Privatisation and outsourcing was the ideological lynch-pin of Thatcherite philosophy. Private is good, public is bad; private can run services without the waste of public entities; private is healthy, public is terminally ill; profit driven services deliver better than non-profit services.

'They have a lifeline of public subsidy.'

Each of these four companies is now in dire straits. Without massive boosts from public sector contracts they probably would have gone bust. In the last 10 months contracts have been awarded to these companies worth over £2 billion, 450 different public contracts ensuring that they have a lifeline of public monies, public subsidies. Over the last four years they have taken £16 billion worth of public contract work.

Creamed off

The government refuses to state how much profit has been creamed off by these companies, claiming commercial confidentiality.
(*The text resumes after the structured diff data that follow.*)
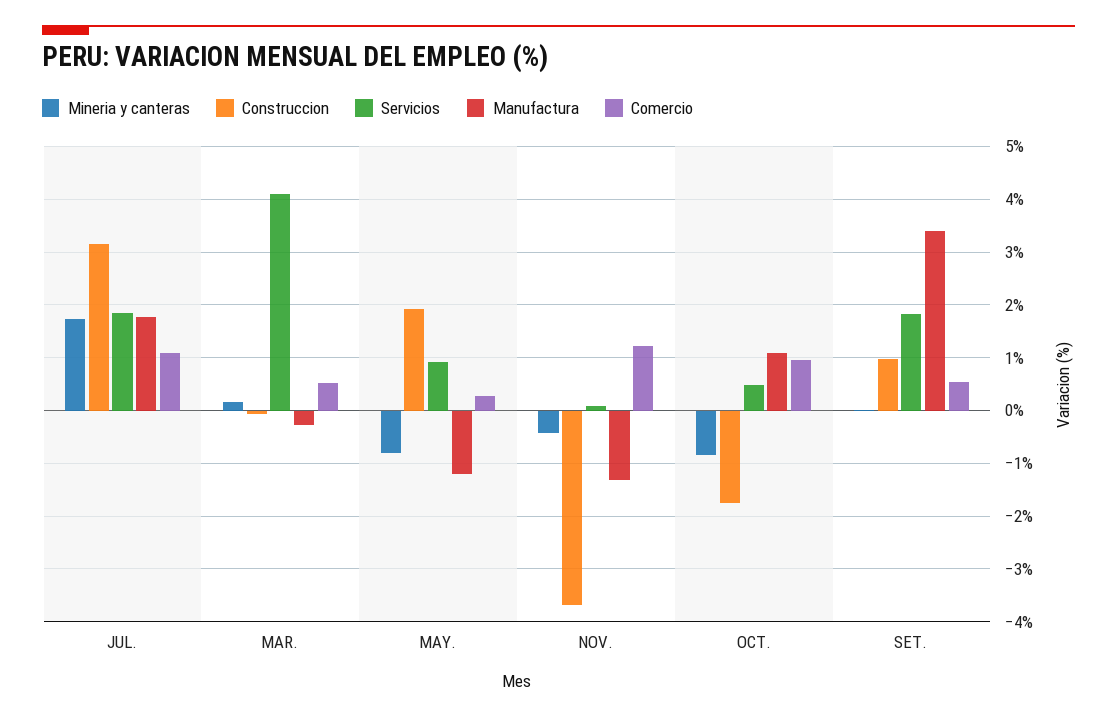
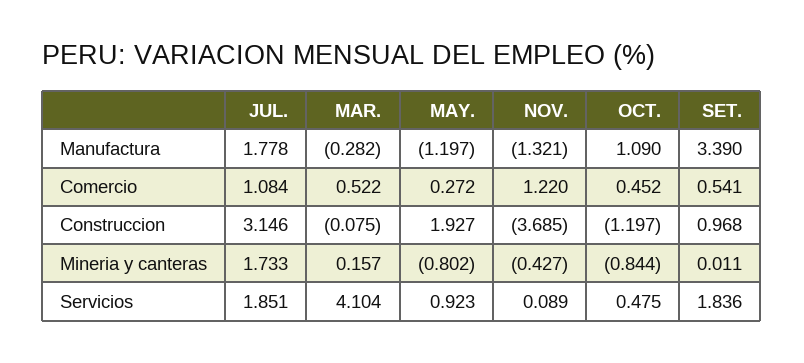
Construccion, OCT.: -1.8 -> -1.197
Comercio, OCT.: 1 -> 0.452

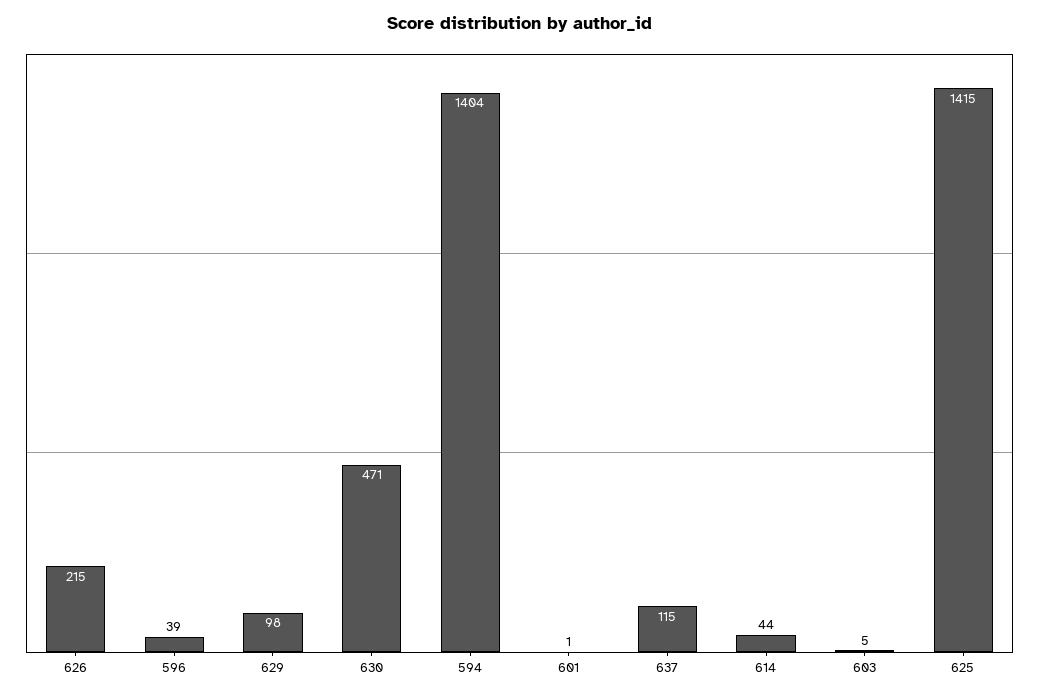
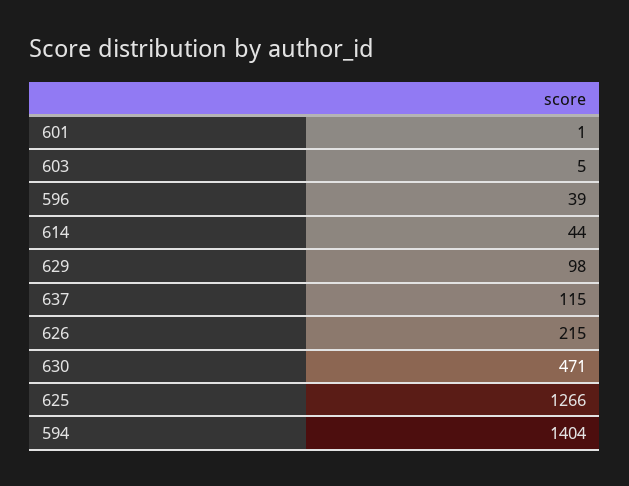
625: 1415 -> 1266

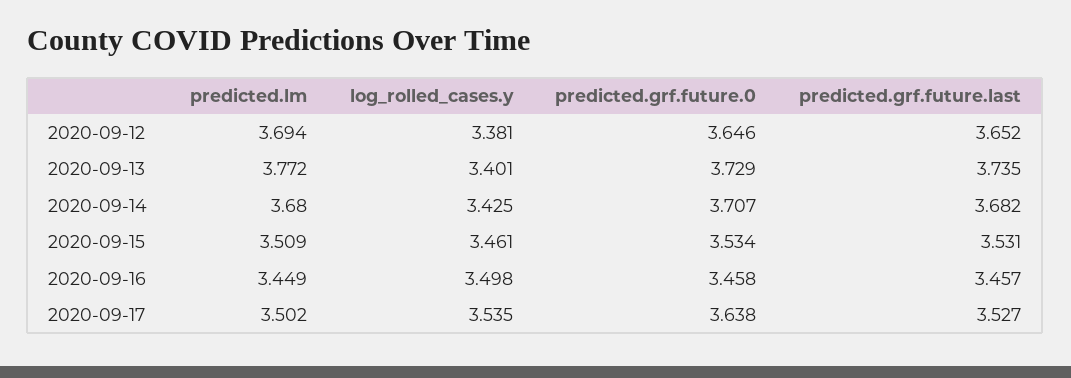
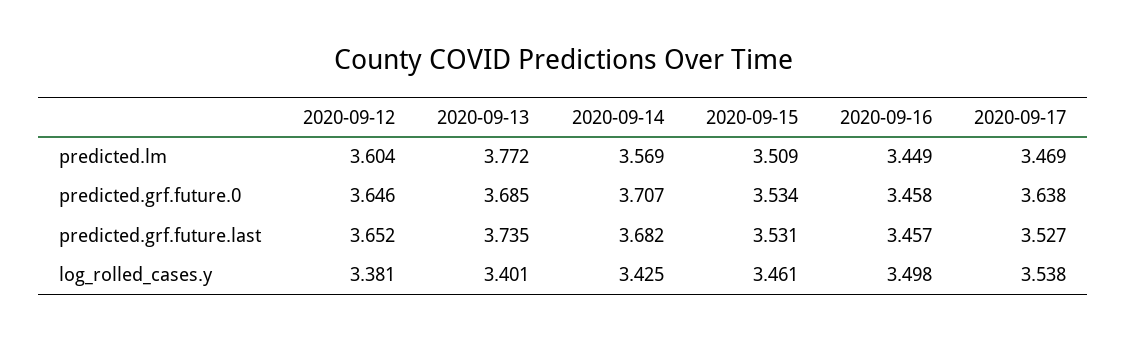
predicted.lm, 2020-09-12: 3.694 -> 3.604
predicted.grf.future.0, 2020-09-13: 3.729 -> 3.685
predicted.lm, 2020-09-14: 3.68 -> 3.569
predicted.lm, 2020-09-17: 3.502 -> 3.469
log_rolled_cases.y, 2020-09-17: 3.535 -> 3.538

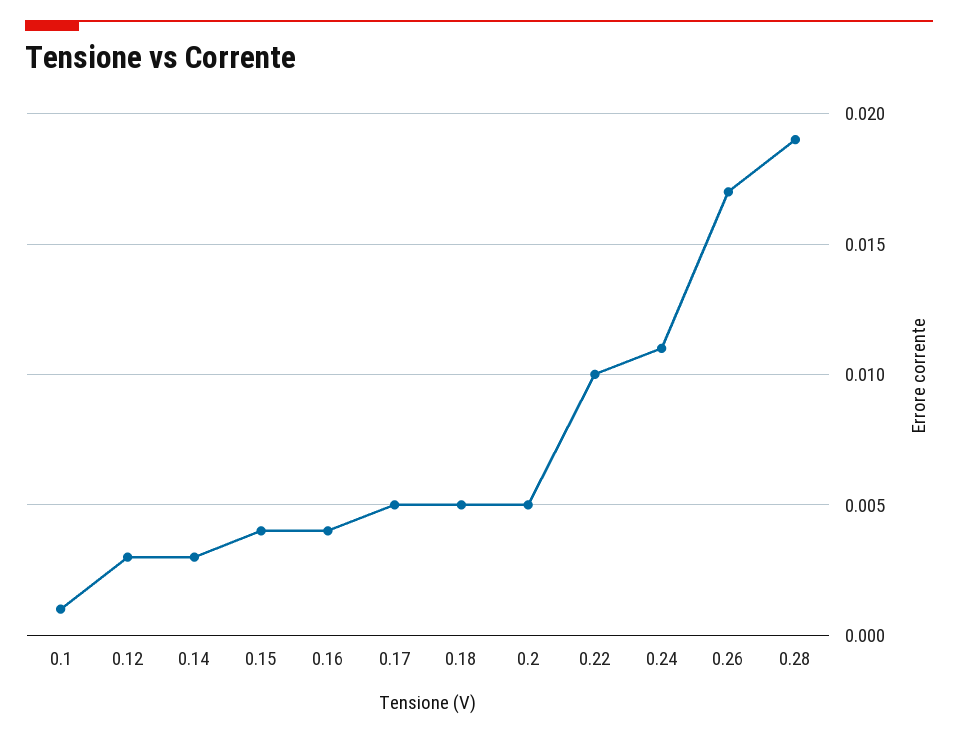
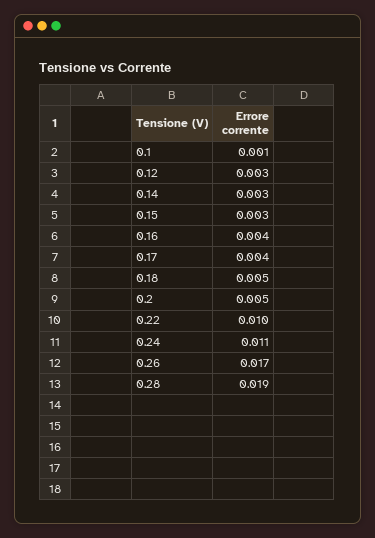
0.15: 0.004 -> 0.003
0.17: 0.005 -> 0.004

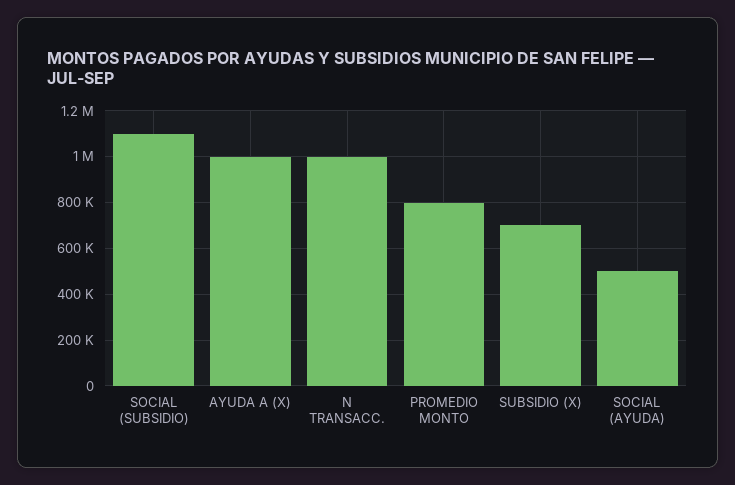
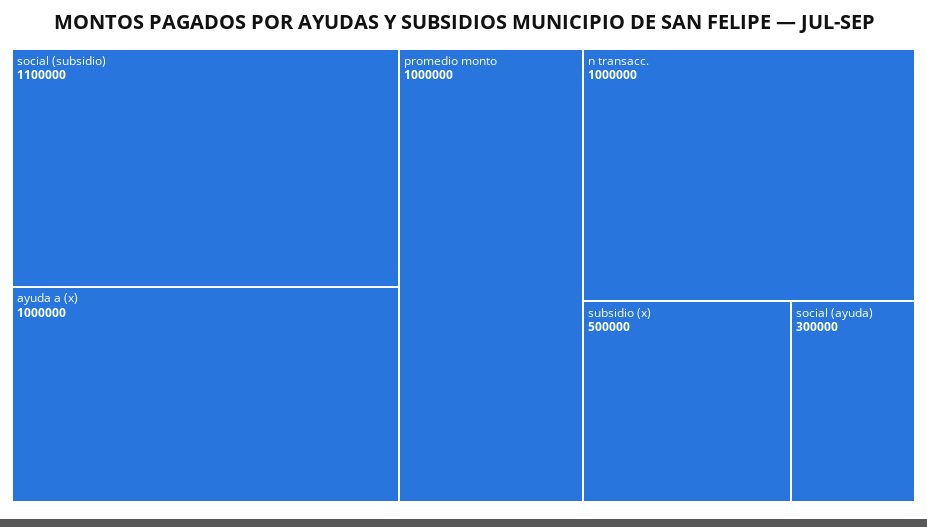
PROMEDIO MONTO: 800000 -> 1000000
SUBSIDIO (X): 700000 -> 500000
SOCIAL (AYUDA): 500000 -> 300000

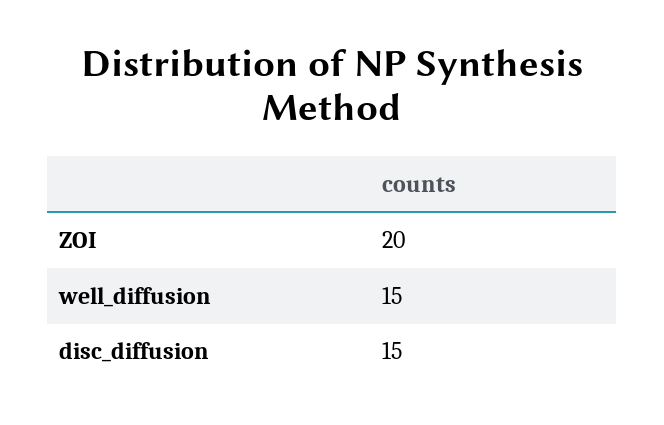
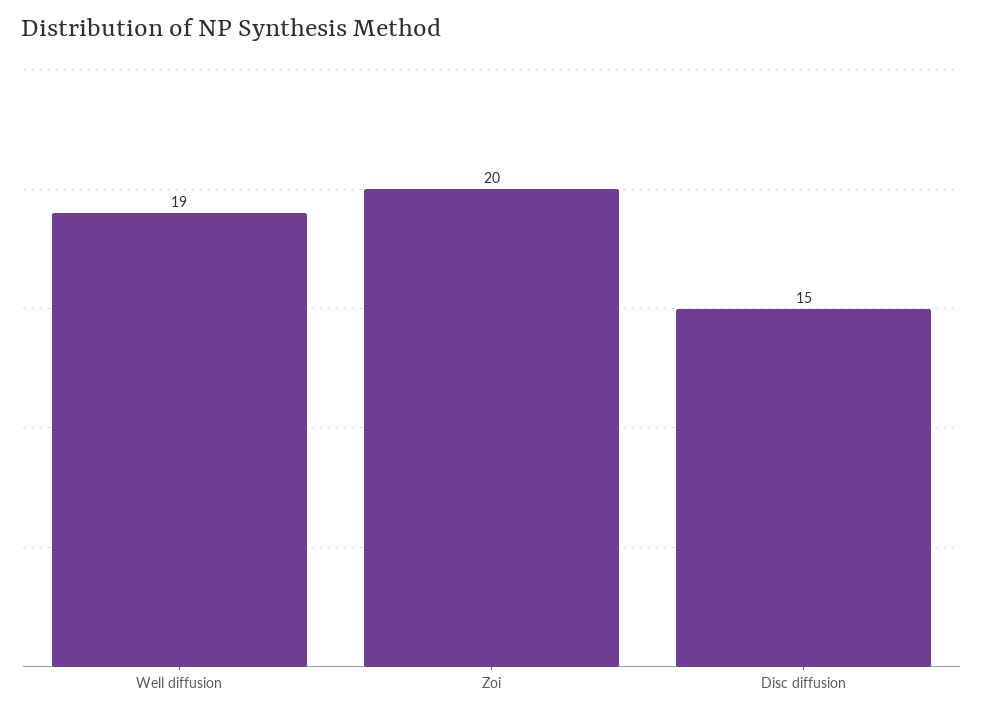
well_diffusion: 15 -> 19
However Interserve and Carillion have seen their share value plummet by 30 per cent and 70 per cent respectively in recent months as their incompetence and mishandling of their contracts spiral out of control.

They will bring their begging bowl to the government for more cash or shift the crisis onto their employees. Or otherwise they simply withdraw from failing contracts, leaving wide swathes of public sector provision from health care to emergency services across the UK in limbo and crisis.

Now is the time to bury privatisation, bring privatised public services back under public control and kill the parasite of the market. Private provision and the market do not work; it is nothing more than legalised robbery of public assets and destruction of much needed public services.